EXERCISE TEXT:
▶

PRES. KARZAI: (Through interpreter.) (In progress) -- Secretary Gates on his 13th visit to Afghanistan. And we're happy to be coming to this press conference with him to get your questions.
Secretary Gates is one of the highly respected and skillful secretaries and members of the cabinet of the United States. And he is a great friend of Afghanistan and an important element of growing an enhanced relationship between the two countries.
And today we discussed in a very friendly spirit all things and all issues of bilateral importance. And we are grateful for his personal efforts throughout all these years in making things better.
Today we discussed on a wide range of issues our mutual interests. That included training, talks on training the Afghan security forces; the strategic partnership between Afghanistan and the United States; the situation in the region; and the start of the transition process of security responsibilities, which began on the Afghan new year -- and we also discussed on how this process will be taken forward by the end of 2014 -- and on many other issues of interest and concern to Afghanistan and the United States. Of course, civilian casualties was one of those issues we discussed.
And I once again welcome him to Afghanistan. Mr. Secretary, you have the floor.

◀

ENTRIES PROVIDED:

▶

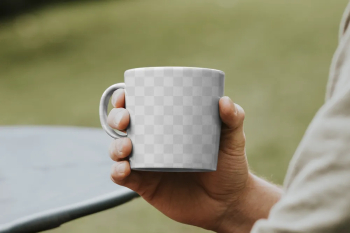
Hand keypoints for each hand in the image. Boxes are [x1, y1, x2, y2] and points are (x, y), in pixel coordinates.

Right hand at [107, 89, 278, 231]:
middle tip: (125, 120)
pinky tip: (123, 169)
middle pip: (123, 125)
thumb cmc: (229, 166)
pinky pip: (123, 177)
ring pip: (118, 150)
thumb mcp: (233, 140)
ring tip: (127, 147)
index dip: (125, 97)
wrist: (228, 202)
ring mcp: (147, 164)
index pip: (141, 106)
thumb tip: (224, 100)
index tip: (125, 94)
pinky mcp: (145, 185)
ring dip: (115, 146)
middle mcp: (153, 142)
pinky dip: (117, 172)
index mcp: (167, 125)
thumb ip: (233, 119)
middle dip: (116, 118)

◀

APPLY WHAT YOU READ:
1. According to the press conference text, when did the transition of security responsibilities begin?
2. Write out the passage of the press conference text from "And today we" up to and including "have the floor.".

RESULTS BY TASK:
1. It began on the Afghan new year.

2.
And today we discussed in a very friendly spirit all things and all issues of bilateral importance. And we are grateful for his personal efforts throughout all these years in making things better.
Today we discussed on a wide range of issues our mutual interests. That included training, talks on training the Afghan security forces; the strategic partnership between Afghanistan and the United States; the situation in the region; and the start of the transition process of security responsibilities, which began on the Afghan new year -- and we also discussed on how this process will be taken forward by the end of 2014 -- and on many other issues of interest and concern to Afghanistan and the United States. Of course, civilian casualties was one of those issues we discussed.
And I once again welcome him to Afghanistan. Mr. Secretary, you have the floor.